Know Thy Place Director Colm Moloney continues his journeys around the monuments in his local area, and brings us news of an impressive prehistoric megalith.

Labbacallee, Co. Cork- 'The Hag's Bed'

As research for KnowThyPlace, I have recently been visiting sites within a half hours drive of my home in Midleton. This weekend I visited the area around Glanworth and one site really took my breath away. Labbacallee, which translates as ‘The Hags Bed’, is one of the largest Wedge Tombs in the country and is very accessible for the archaeo-tourist (signposted off the main road from Fermoy to Glanworth).

Information board at the entrance to the site

The tomb is constructed of massive stones (the largest weighs about 10 tonnes) and the monument stretches for an impressive 14 m. The interior of the chamber was excavated in the 1930s. Both human and animal bone was recovered and radiocarbon dating of the human remains indicated that the site had functioned as a burial site from about 2400 BC to around 1750 BC. Fragments of a decorated pottery vessel were also recovered. The earliest burial which was identified at a small end chamber consisted of a headless skeleton which was radiocarbon dated to 2456 – 2138 BC.

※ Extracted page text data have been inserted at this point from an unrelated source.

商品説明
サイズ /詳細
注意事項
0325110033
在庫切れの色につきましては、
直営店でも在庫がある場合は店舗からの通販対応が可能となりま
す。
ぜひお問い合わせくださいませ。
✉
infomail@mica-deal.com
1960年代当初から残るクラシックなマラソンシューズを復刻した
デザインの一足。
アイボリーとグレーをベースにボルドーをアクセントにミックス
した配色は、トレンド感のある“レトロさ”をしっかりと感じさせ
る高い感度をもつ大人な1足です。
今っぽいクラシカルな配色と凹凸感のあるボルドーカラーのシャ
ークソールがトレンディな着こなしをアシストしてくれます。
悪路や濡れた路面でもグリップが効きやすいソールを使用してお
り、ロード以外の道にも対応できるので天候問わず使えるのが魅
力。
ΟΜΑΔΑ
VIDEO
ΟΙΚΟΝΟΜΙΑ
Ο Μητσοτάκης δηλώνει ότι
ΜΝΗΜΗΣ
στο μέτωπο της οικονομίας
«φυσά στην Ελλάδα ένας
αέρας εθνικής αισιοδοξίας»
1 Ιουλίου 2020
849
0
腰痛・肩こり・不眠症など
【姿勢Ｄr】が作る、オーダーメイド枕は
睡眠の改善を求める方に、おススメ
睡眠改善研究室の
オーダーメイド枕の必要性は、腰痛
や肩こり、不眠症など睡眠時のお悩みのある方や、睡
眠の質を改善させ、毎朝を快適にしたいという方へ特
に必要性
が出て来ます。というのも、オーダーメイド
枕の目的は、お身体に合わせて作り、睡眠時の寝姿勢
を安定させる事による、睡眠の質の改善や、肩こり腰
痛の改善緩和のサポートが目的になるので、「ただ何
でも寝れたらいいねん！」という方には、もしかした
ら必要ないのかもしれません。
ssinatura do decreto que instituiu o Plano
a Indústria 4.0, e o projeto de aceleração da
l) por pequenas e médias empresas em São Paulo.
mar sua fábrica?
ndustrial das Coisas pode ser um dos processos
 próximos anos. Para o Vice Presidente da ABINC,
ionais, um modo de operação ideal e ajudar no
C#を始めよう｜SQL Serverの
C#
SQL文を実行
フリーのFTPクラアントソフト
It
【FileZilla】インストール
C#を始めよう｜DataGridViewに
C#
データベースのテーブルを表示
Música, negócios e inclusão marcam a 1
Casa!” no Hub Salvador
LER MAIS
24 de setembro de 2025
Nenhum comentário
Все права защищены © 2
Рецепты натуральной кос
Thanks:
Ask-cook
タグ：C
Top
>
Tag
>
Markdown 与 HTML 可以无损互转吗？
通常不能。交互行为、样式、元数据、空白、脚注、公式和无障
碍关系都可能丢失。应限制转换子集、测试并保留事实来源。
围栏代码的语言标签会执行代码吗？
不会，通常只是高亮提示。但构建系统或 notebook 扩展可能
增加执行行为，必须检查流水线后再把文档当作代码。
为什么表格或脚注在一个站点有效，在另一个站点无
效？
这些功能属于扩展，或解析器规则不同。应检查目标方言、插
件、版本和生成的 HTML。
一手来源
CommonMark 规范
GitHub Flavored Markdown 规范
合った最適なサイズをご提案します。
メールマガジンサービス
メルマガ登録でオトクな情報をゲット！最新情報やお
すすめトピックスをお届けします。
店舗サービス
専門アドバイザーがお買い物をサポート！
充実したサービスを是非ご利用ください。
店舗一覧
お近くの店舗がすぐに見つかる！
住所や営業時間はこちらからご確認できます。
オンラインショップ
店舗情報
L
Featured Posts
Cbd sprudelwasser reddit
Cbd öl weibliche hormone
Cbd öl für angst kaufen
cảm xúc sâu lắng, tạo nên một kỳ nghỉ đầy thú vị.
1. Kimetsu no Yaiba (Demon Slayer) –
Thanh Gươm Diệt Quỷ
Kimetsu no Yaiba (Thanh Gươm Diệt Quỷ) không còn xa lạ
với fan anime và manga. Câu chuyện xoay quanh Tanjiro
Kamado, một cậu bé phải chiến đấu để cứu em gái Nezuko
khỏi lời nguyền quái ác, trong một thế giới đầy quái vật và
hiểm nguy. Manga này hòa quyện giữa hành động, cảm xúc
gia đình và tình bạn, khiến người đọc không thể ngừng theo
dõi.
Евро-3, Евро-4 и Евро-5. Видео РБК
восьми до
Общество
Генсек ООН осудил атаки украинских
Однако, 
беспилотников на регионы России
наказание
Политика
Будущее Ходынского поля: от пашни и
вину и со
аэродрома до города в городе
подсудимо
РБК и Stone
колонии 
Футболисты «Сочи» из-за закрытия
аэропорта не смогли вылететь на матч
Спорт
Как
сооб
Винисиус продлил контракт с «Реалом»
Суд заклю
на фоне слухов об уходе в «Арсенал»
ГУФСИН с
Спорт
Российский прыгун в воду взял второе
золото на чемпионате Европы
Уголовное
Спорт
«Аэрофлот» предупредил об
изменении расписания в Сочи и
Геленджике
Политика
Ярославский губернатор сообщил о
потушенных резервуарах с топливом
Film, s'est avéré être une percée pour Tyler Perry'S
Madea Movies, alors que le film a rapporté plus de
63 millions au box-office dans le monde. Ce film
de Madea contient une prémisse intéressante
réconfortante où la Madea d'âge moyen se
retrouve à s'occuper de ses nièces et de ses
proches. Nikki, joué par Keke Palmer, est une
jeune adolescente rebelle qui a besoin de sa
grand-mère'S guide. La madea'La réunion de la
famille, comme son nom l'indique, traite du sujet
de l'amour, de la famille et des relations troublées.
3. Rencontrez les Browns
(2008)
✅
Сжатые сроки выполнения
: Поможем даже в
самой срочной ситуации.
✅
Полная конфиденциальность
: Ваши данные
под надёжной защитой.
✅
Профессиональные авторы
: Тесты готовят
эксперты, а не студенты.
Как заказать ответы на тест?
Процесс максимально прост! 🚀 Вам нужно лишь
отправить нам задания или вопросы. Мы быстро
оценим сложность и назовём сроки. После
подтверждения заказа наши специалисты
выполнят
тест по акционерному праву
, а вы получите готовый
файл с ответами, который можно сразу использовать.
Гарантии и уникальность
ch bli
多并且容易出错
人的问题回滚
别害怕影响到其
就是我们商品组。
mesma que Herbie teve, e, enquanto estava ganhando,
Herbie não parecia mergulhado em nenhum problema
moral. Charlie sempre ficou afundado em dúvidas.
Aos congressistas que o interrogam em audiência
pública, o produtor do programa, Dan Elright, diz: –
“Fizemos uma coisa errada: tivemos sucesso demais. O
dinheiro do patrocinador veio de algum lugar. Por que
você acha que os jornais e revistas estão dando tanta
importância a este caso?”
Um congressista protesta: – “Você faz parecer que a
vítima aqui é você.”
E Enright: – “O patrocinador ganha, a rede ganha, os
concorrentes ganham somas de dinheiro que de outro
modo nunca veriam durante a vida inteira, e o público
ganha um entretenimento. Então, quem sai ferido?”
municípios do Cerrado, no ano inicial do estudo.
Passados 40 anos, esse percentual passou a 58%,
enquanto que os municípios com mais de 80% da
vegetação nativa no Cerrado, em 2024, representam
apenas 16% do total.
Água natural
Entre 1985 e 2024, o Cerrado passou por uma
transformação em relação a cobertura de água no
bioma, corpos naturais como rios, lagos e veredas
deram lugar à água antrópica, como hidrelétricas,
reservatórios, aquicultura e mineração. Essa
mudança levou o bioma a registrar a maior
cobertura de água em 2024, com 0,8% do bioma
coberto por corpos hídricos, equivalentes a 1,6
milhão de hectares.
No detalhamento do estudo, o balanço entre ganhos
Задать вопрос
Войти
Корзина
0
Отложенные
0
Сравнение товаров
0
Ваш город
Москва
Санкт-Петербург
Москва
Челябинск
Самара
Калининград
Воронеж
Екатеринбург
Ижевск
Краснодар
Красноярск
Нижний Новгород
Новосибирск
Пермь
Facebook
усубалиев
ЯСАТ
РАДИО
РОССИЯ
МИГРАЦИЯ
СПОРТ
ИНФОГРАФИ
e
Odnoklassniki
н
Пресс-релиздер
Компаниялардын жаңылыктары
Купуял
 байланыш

View from the rear of the monument

Wedge tombs are part of the megalithic cult that developed across Europe with the introduction of agriculture and continued into the Bronze Age, where burial chambers began to be constructed using massive stones. With the introduction of agriculture population levels increased and people had more time and resources available for undertaking such massive projects as the construction of Labbacallee. Wedge tombs dominate at the end of the megalithic tradition and are believed to be tribal burial sites which may also have had relevance to territorial boundaries. The possibility has been raised that they served as repositories for ancestral bones and served as ceremonial centers for local populations. At Labbacallee the monument is aligned with the setting sun on the equinox (22nd March and 24thof September) when a beam of light shines into the chamber – no doubt significant dates for early agriculturists!

View inside the chamber

Megalithic tombs are very durable and as such tend to survive well in the landscape. The superstitious nature of the rural population in Ireland up until recent decades has also helped to protect monuments from destruction. It is not surprising that these massive monuments attracted folk traditions over the millennium that were handed down by story tellers from generation to generation – surely they were the work of giants or magic? The local tradition tells that Labbacallee was the bed of the wife of a druid Mogh Ruith. It is common for the pre-Christian goddesses to be referred to as ‘hags’ after the introduction of Christianity. The possibility exists that a local tribal deity had a link to this site which has been preserved in the local oral tradition. Amazingly the site was already 2000 years old by the arrival of Iron Age ‘Celtic’ culture in the locality: a true monument to some of the earliest social organization, religion and engineering on the Island of Ireland.

View from the neighbouring field- watch out for the electric fence!